Directions>
Below are records; copy every line in them that holds the word "filter".

-=-=-

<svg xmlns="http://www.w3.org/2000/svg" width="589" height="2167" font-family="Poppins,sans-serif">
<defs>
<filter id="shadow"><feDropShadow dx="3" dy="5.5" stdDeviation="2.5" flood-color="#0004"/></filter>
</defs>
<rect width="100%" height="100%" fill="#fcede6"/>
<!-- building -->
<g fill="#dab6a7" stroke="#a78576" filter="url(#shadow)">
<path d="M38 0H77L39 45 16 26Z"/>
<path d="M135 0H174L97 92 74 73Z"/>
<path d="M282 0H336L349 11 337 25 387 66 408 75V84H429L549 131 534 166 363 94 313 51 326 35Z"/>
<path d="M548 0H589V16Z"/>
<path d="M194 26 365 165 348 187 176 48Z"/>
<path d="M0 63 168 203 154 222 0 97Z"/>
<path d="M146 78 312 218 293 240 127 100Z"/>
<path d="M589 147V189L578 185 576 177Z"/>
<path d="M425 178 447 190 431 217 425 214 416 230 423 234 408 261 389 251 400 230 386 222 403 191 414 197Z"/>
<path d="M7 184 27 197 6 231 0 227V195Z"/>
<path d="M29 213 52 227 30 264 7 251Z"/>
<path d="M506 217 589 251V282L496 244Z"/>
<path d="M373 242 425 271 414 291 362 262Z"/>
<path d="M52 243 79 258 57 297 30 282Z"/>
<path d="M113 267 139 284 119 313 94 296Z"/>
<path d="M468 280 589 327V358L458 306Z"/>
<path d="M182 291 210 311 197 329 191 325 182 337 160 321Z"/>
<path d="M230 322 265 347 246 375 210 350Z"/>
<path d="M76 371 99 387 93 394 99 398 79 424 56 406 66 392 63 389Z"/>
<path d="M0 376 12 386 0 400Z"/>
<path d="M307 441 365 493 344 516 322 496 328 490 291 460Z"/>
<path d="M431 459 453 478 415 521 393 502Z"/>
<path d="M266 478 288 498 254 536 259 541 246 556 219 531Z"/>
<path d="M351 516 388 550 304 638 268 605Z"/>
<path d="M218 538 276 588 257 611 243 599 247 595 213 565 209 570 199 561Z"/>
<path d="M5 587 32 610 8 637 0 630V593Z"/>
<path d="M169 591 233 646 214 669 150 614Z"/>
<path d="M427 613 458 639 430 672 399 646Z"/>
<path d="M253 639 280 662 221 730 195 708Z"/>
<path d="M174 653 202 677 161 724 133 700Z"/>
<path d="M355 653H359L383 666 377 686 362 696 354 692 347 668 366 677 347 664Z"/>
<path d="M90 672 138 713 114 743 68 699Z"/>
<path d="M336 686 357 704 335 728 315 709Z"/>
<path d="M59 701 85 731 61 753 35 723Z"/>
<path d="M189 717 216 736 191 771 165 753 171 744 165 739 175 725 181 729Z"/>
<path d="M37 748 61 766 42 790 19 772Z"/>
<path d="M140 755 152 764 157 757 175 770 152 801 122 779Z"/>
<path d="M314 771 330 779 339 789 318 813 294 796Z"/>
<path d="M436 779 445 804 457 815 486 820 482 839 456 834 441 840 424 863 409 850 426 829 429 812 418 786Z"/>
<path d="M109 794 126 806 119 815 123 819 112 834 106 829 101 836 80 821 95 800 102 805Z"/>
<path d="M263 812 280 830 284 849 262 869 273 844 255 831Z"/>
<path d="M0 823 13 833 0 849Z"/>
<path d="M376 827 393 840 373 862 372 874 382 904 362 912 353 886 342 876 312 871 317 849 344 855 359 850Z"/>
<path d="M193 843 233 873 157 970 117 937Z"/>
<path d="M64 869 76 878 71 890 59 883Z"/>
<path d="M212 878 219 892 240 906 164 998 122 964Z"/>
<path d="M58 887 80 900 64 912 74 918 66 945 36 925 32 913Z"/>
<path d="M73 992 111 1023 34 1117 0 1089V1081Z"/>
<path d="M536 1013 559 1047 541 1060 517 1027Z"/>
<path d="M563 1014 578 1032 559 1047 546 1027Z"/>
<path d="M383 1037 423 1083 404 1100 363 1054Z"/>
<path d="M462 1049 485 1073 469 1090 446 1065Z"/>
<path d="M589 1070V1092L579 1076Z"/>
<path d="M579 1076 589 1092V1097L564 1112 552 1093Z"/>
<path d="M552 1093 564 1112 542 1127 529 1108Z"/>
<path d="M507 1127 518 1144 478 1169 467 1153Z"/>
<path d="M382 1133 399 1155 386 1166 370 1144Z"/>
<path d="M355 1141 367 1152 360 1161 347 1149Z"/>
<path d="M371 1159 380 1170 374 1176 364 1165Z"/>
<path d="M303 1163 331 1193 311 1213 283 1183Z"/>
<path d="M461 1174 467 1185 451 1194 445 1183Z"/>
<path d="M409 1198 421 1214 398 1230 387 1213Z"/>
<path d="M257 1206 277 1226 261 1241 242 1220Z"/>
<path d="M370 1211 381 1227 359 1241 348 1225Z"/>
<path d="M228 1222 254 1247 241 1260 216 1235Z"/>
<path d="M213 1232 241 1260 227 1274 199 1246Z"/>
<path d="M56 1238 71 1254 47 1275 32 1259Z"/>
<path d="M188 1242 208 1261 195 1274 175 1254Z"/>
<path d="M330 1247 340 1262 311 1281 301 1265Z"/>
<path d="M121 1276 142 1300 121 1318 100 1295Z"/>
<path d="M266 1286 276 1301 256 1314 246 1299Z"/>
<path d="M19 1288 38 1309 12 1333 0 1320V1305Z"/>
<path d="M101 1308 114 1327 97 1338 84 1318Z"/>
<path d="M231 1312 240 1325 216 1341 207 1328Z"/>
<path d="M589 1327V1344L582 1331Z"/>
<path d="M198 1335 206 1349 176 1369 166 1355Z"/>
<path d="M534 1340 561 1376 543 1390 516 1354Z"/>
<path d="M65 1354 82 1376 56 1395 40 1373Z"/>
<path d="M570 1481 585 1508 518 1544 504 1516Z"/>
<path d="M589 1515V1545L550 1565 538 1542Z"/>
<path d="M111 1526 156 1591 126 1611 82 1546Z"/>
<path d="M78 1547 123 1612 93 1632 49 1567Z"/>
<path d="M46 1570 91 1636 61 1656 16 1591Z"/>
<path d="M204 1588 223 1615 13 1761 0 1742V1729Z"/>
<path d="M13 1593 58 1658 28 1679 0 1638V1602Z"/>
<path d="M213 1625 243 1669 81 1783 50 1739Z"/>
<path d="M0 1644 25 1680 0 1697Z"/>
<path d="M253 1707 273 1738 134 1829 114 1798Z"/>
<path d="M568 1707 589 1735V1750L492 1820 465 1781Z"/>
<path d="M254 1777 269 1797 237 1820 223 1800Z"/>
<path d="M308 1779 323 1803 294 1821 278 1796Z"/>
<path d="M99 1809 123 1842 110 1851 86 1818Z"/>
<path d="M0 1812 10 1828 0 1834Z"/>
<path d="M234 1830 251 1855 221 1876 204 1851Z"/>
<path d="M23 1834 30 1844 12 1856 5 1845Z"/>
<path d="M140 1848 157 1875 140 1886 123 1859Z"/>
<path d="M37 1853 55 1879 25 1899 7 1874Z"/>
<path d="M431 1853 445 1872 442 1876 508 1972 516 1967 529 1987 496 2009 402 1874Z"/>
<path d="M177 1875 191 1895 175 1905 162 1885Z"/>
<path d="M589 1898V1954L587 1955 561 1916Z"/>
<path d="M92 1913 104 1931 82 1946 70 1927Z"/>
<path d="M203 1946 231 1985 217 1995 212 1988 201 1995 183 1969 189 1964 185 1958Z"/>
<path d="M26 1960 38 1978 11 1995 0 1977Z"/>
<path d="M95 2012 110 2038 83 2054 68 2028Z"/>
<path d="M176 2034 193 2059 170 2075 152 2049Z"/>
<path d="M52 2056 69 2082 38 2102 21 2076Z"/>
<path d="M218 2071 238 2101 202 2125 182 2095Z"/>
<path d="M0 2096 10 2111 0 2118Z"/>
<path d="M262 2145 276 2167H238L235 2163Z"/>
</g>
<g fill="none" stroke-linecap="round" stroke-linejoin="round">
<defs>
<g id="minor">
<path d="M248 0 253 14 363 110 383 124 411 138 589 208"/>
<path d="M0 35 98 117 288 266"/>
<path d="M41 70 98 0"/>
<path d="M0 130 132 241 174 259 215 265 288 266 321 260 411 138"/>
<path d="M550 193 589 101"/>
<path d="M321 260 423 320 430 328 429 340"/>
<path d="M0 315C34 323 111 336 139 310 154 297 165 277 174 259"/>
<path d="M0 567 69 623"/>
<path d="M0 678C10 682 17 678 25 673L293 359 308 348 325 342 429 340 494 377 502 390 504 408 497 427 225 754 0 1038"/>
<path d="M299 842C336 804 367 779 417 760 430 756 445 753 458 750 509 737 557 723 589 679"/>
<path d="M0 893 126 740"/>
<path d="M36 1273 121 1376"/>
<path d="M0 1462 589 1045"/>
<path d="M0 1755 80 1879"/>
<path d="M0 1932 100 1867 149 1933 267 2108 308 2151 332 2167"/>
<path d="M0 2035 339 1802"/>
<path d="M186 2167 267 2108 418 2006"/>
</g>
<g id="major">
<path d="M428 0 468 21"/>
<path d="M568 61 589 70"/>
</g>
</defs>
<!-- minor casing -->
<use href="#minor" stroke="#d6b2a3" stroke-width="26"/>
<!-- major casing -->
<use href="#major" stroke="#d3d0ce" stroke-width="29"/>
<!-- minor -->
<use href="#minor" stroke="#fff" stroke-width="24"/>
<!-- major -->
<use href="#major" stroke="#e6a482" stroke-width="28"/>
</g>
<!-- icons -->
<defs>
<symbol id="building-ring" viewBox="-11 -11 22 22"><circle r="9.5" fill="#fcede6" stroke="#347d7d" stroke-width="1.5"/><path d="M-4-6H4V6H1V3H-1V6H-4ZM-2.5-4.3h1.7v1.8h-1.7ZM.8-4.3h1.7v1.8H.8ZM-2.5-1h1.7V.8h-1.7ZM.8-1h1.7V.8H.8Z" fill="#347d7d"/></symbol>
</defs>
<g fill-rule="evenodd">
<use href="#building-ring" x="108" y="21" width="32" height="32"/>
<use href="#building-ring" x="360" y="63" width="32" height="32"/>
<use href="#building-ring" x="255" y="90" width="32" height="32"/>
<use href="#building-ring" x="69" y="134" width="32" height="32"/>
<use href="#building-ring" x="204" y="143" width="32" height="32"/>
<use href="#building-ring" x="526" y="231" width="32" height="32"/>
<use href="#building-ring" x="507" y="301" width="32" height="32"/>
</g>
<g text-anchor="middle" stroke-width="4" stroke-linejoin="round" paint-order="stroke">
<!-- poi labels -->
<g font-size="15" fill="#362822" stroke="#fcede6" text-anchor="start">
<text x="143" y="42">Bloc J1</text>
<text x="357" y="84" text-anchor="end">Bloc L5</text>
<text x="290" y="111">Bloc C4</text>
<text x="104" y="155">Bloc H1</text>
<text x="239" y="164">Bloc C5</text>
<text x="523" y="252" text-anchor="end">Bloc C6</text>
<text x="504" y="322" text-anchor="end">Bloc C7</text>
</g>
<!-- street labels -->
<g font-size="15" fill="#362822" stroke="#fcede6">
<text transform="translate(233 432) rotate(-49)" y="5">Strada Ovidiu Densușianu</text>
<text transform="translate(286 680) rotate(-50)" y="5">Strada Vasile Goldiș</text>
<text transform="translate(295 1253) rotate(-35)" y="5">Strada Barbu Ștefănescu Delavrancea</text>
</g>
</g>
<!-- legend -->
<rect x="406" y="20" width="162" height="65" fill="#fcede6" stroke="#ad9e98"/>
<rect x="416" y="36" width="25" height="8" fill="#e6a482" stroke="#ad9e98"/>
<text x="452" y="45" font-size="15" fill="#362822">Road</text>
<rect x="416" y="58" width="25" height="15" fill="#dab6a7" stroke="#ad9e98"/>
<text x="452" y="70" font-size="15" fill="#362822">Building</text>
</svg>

-=-=-

Response area>
<filter id="shadow"><feDropShadow dx="3" dy="5.5" stdDeviation="2.5" flood-color="#0004"/></filter>
<g fill="#dab6a7" stroke="#a78576" filter="url(#shadow)">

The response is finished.